Dataset excerpts
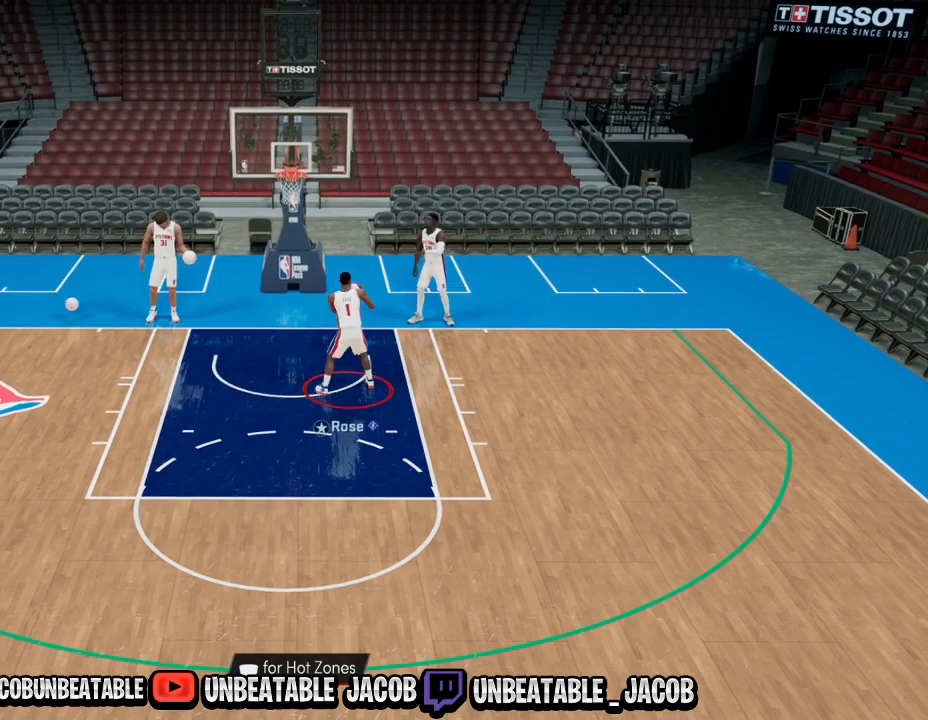
{"buttons": ["R2"], "left_stick": "down", "right_stick": "center", "events": [[100, "R2", "down"]]}
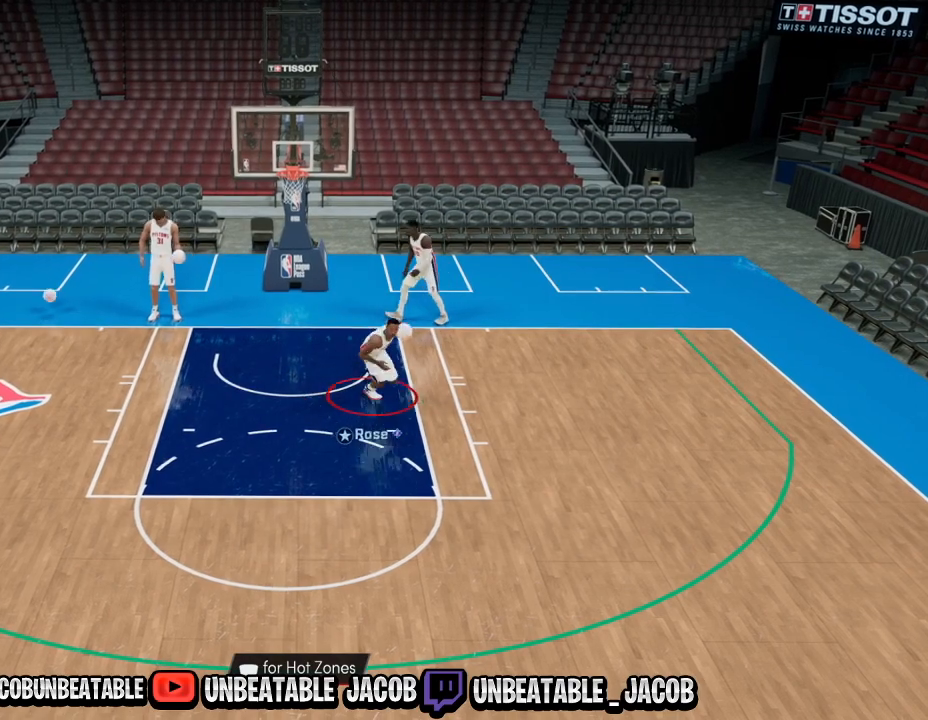
{"buttons": ["R2"], "left_stick": "down", "right_stick": "center", "events": []}
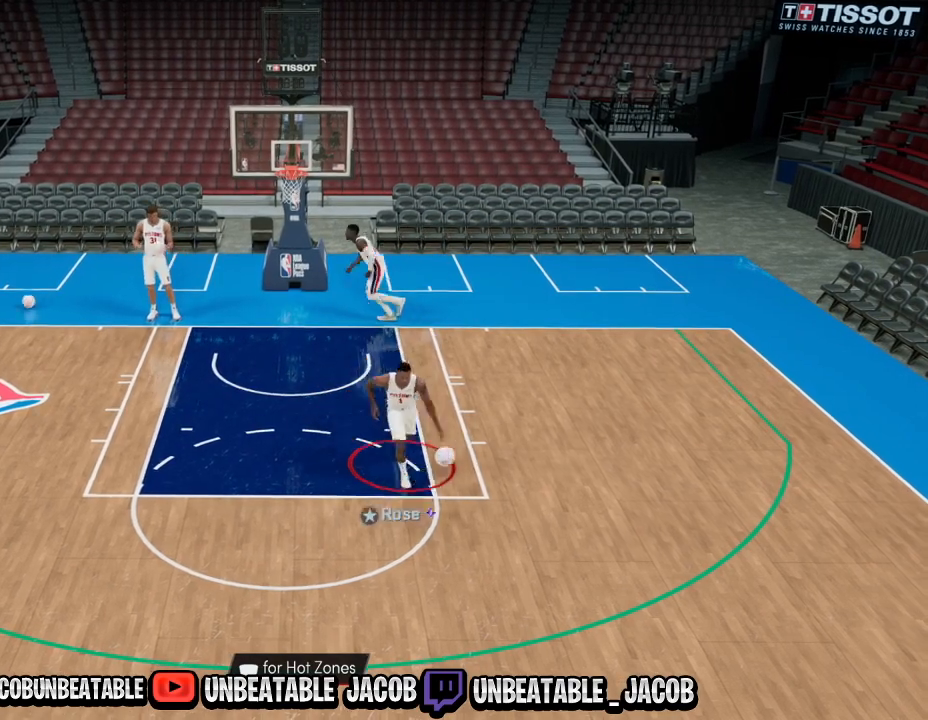
{"buttons": ["R2"], "left_stick": "down", "right_stick": "center", "events": []}
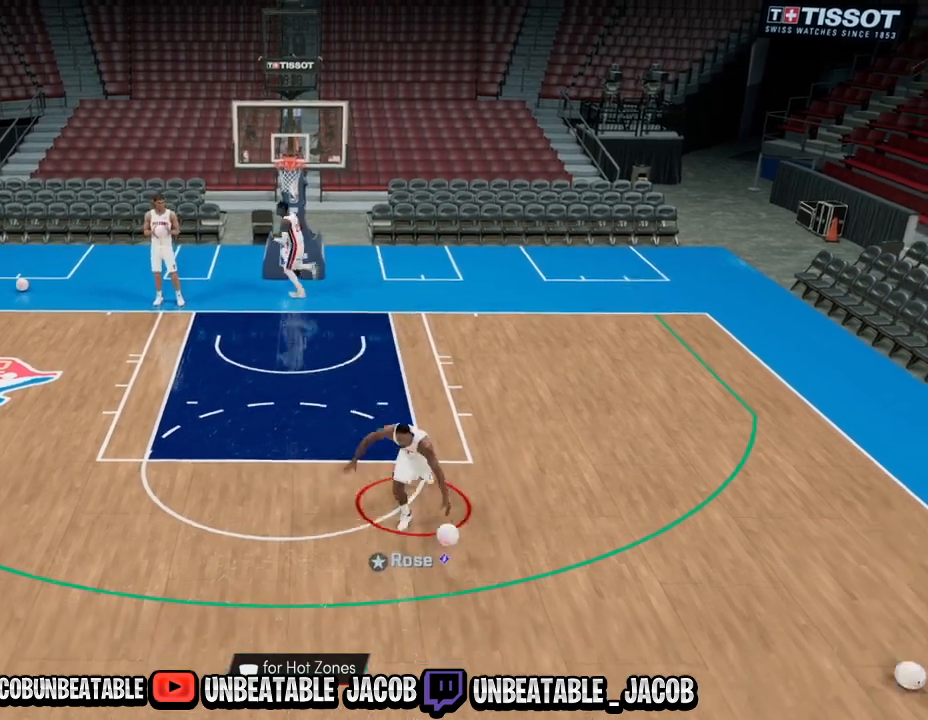
{"buttons": ["R2"], "left_stick": "down", "right_stick": "center", "events": []}
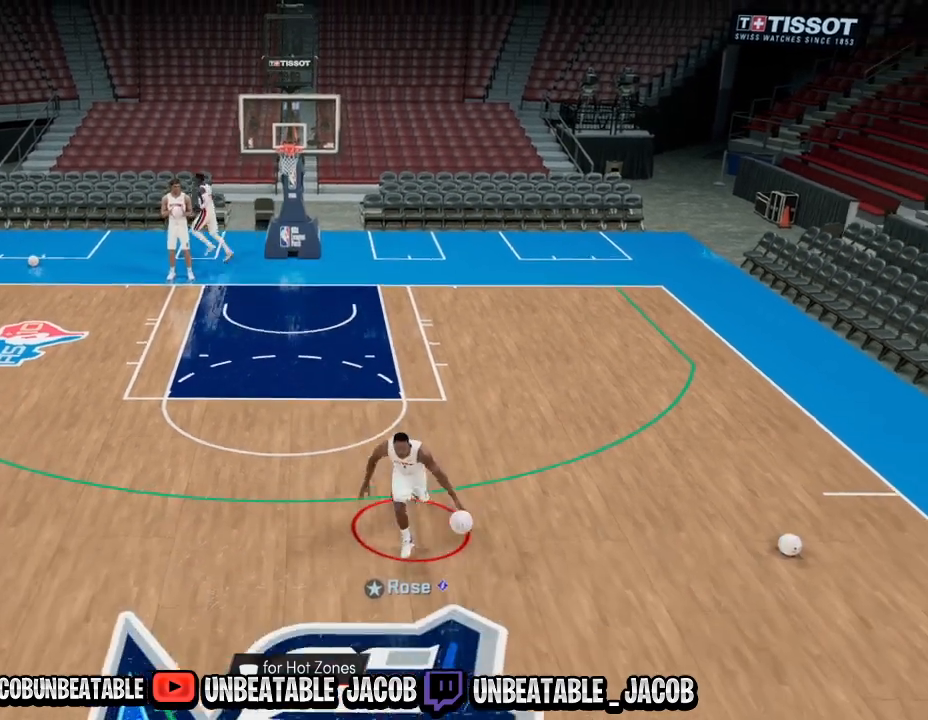
{"buttons": [], "left_stick": "center", "right_stick": "center", "events": [[300, "R2", "up"], [300, "left_stick", "center"]]}
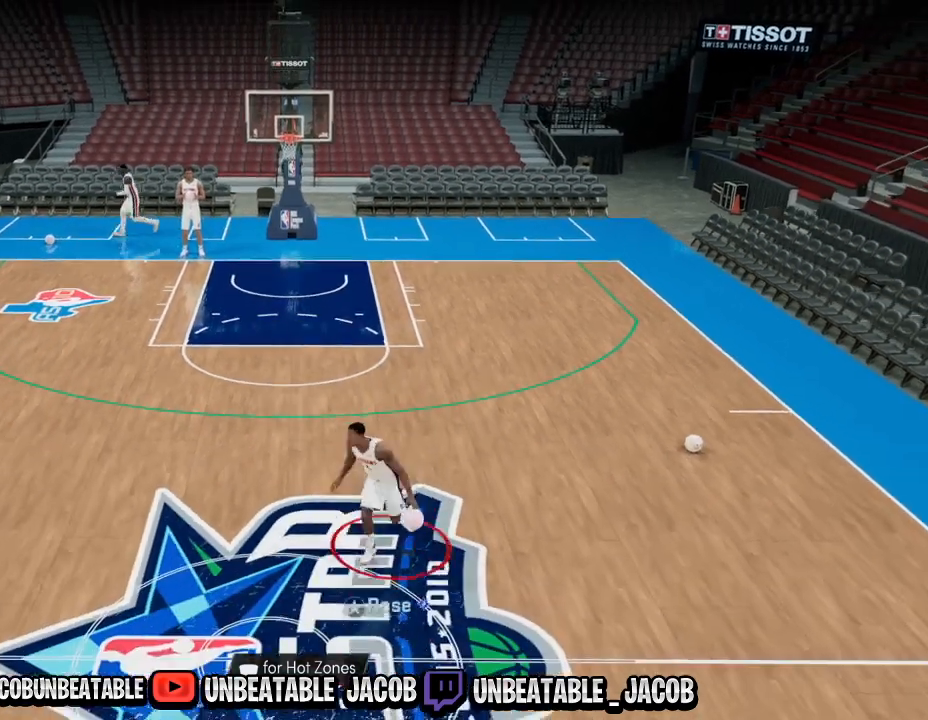
{"buttons": [], "left_stick": "center", "right_stick": "left", "events": [[100, "R2", "down"], [167, "right_stick", "right"], [267, "right_stick", "center"], [300, "R2", "up"], [300, "left_stick", "left"], [467, "left_stick", "center"], [500, "right_stick", "left"]]}
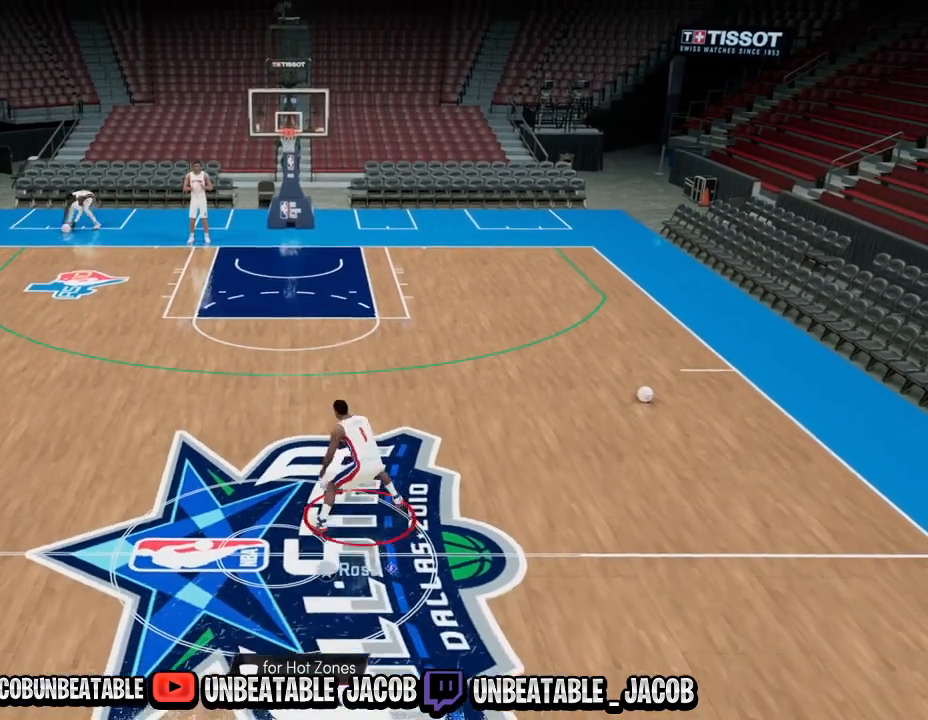
{"buttons": ["R2"], "left_stick": "up-right", "right_stick": "center", "events": [[67, "right_stick", "center"], [133, "R2", "down"], [200, "left_stick", "up-right"]]}
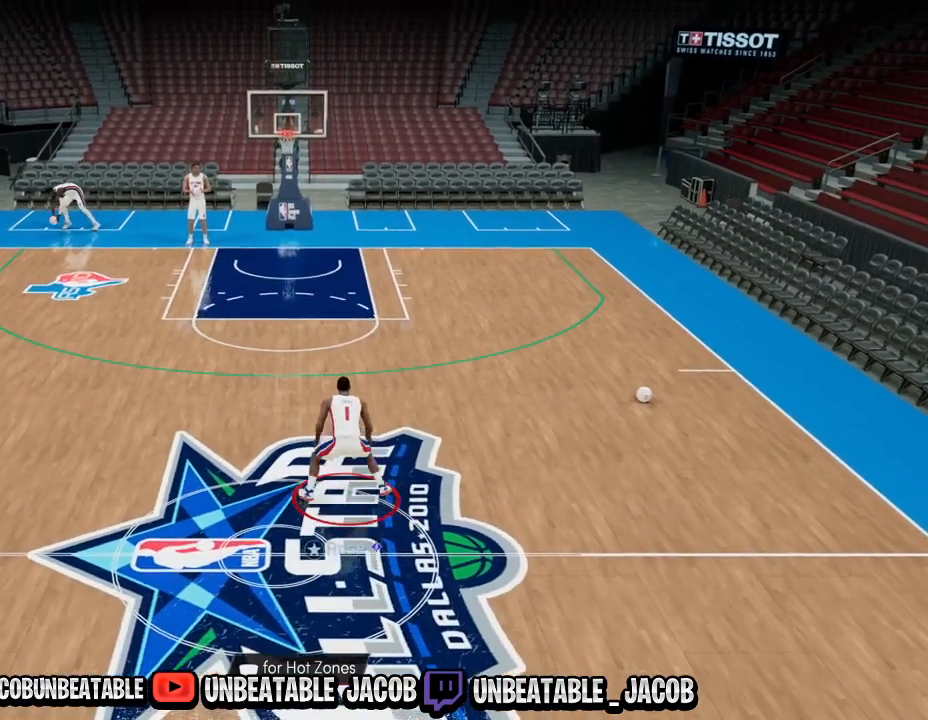
{"buttons": [], "left_stick": "center", "right_stick": "center", "events": [[367, "R2", "up"], [367, "left_stick", "center"]]}
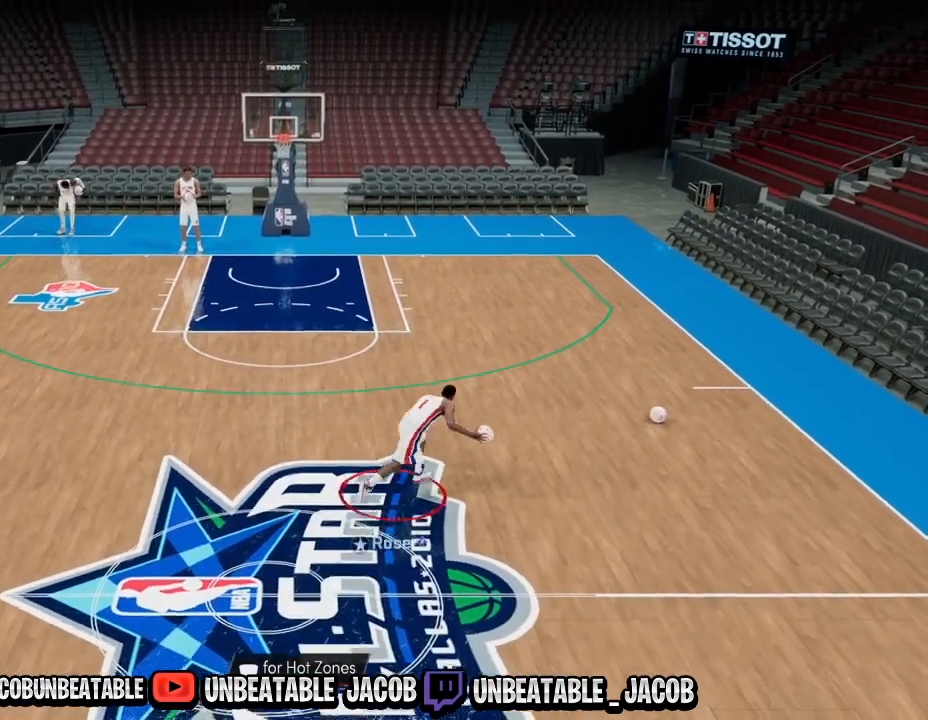
{"buttons": ["R2"], "left_stick": "right", "right_stick": "center", "events": [[333, "R2", "down"], [367, "right_stick", "left"], [467, "left_stick", "right"], [467, "right_stick", "center"]]}
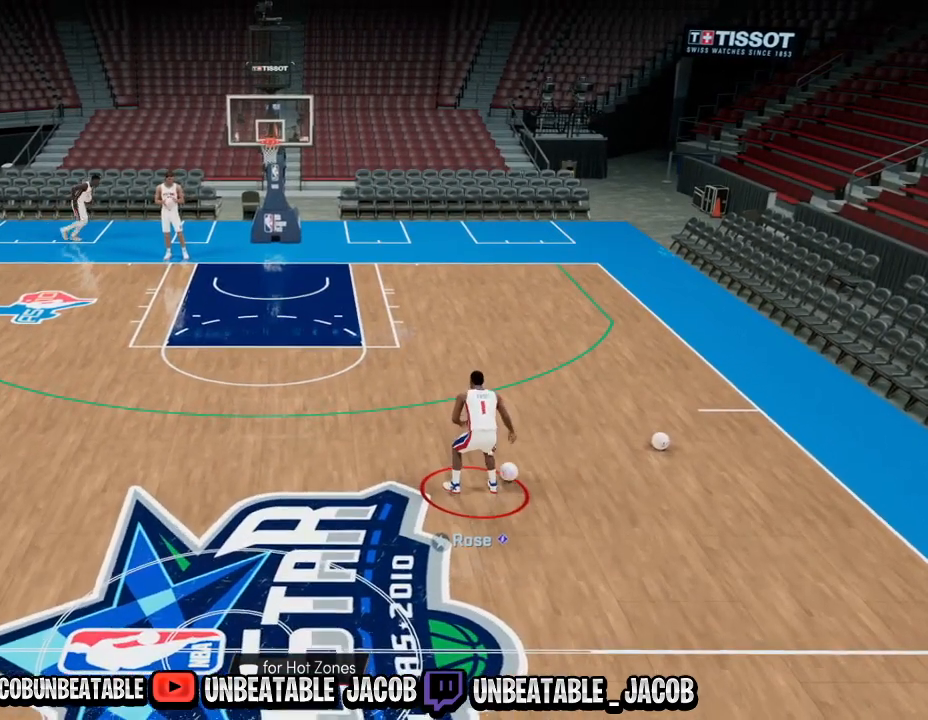
{"buttons": ["R2"], "left_stick": "up-left", "right_stick": "center", "events": [[133, "R2", "up"], [133, "left_stick", "center"], [300, "right_stick", "up-right"], [367, "right_stick", "center"], [467, "R2", "down"], [500, "left_stick", "up-left"]]}
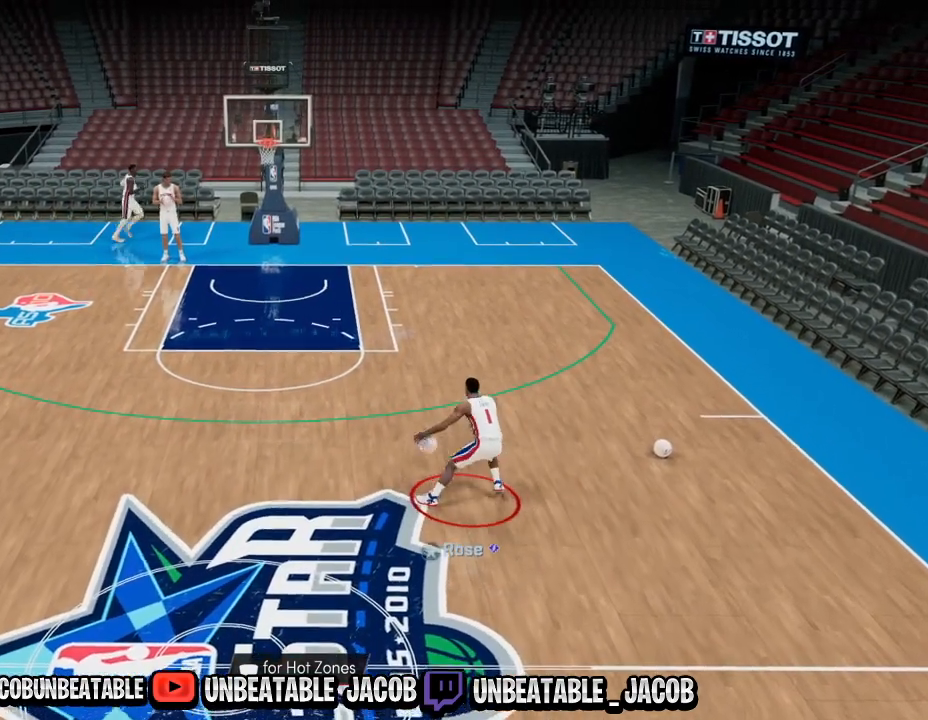
{"buttons": ["R2"], "left_stick": "up-left", "right_stick": "center", "events": []}
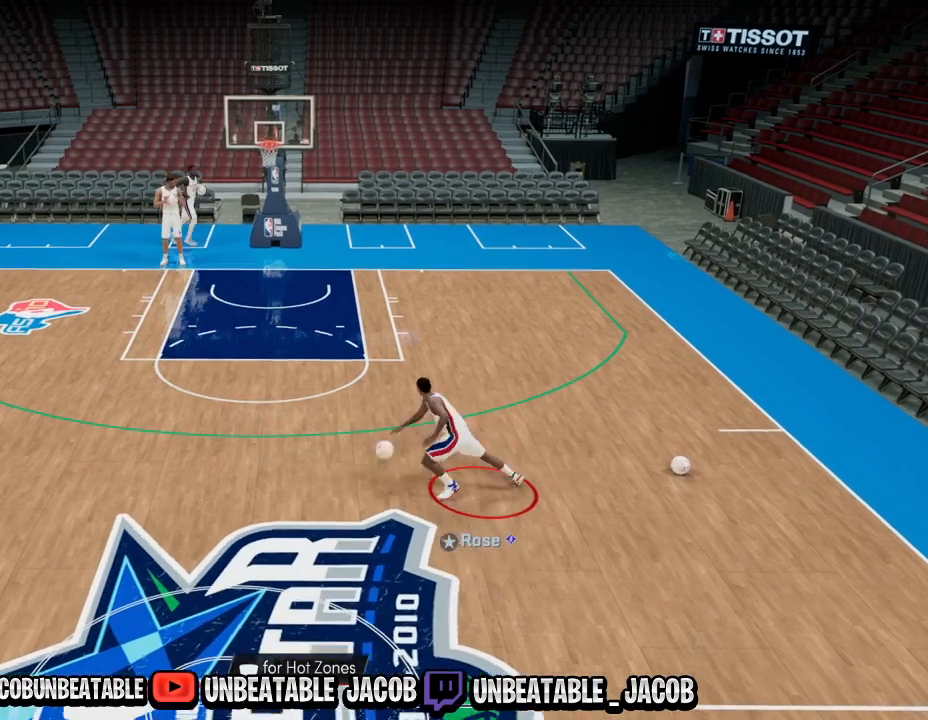
{"buttons": ["R2"], "left_stick": "center", "right_stick": "center", "events": [[200, "R2", "up"], [200, "left_stick", "center"], [467, "R2", "down"]]}
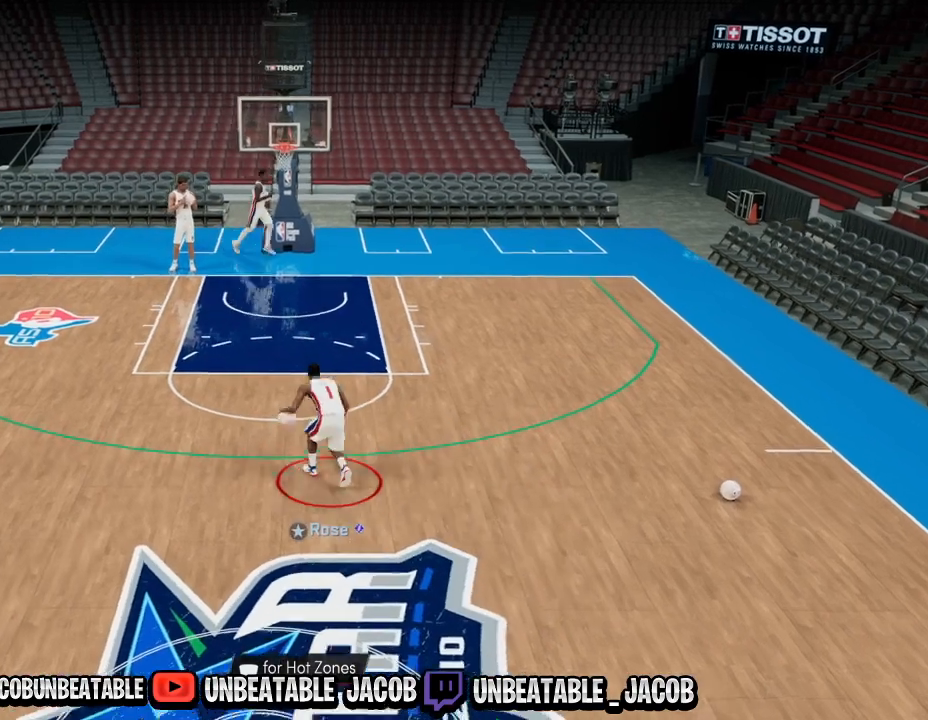
{"buttons": [], "left_stick": "center", "right_stick": "center", "events": [[33, "right_stick", "up-right"], [133, "right_stick", "center"], [167, "R2", "up"], [167, "left_stick", "left"], [300, "left_stick", "center"], [367, "right_stick", "left"], [467, "right_stick", "center"]]}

Task details
Each line above with the string "down" in it should be located and copied.

Problem solution
{"buttons": ["R2"], "left_stick": "down", "right_stick": "center", "events": [[100, "R2", "down"]]}
{"buttons": ["R2"], "left_stick": "down", "right_stick": "center", "events": []}
{"buttons": ["R2"], "left_stick": "down", "right_stick": "center", "events": []}
{"buttons": ["R2"], "left_stick": "down", "right_stick": "center", "events": []}
{"buttons": [], "left_stick": "center", "right_stick": "left", "events": [[100, "R2", "down"], [167, "right_stick", "right"], [267, "right_stick", "center"], [300, "R2", "up"], [300, "left_stick", "left"], [467, "left_stick", "center"], [500, "right_stick", "left"]]}
{"buttons": ["R2"], "left_stick": "up-right", "right_stick": "center", "events": [[67, "right_stick", "center"], [133, "R2", "down"], [200, "left_stick", "up-right"]]}
{"buttons": ["R2"], "left_stick": "right", "right_stick": "center", "events": [[333, "R2", "down"], [367, "right_stick", "left"], [467, "left_stick", "right"], [467, "right_stick", "center"]]}
{"buttons": ["R2"], "left_stick": "up-left", "right_stick": "center", "events": [[133, "R2", "up"], [133, "left_stick", "center"], [300, "right_stick", "up-right"], [367, "right_stick", "center"], [467, "R2", "down"], [500, "left_stick", "up-left"]]}
{"buttons": ["R2"], "left_stick": "center", "right_stick": "center", "events": [[200, "R2", "up"], [200, "left_stick", "center"], [467, "R2", "down"]]}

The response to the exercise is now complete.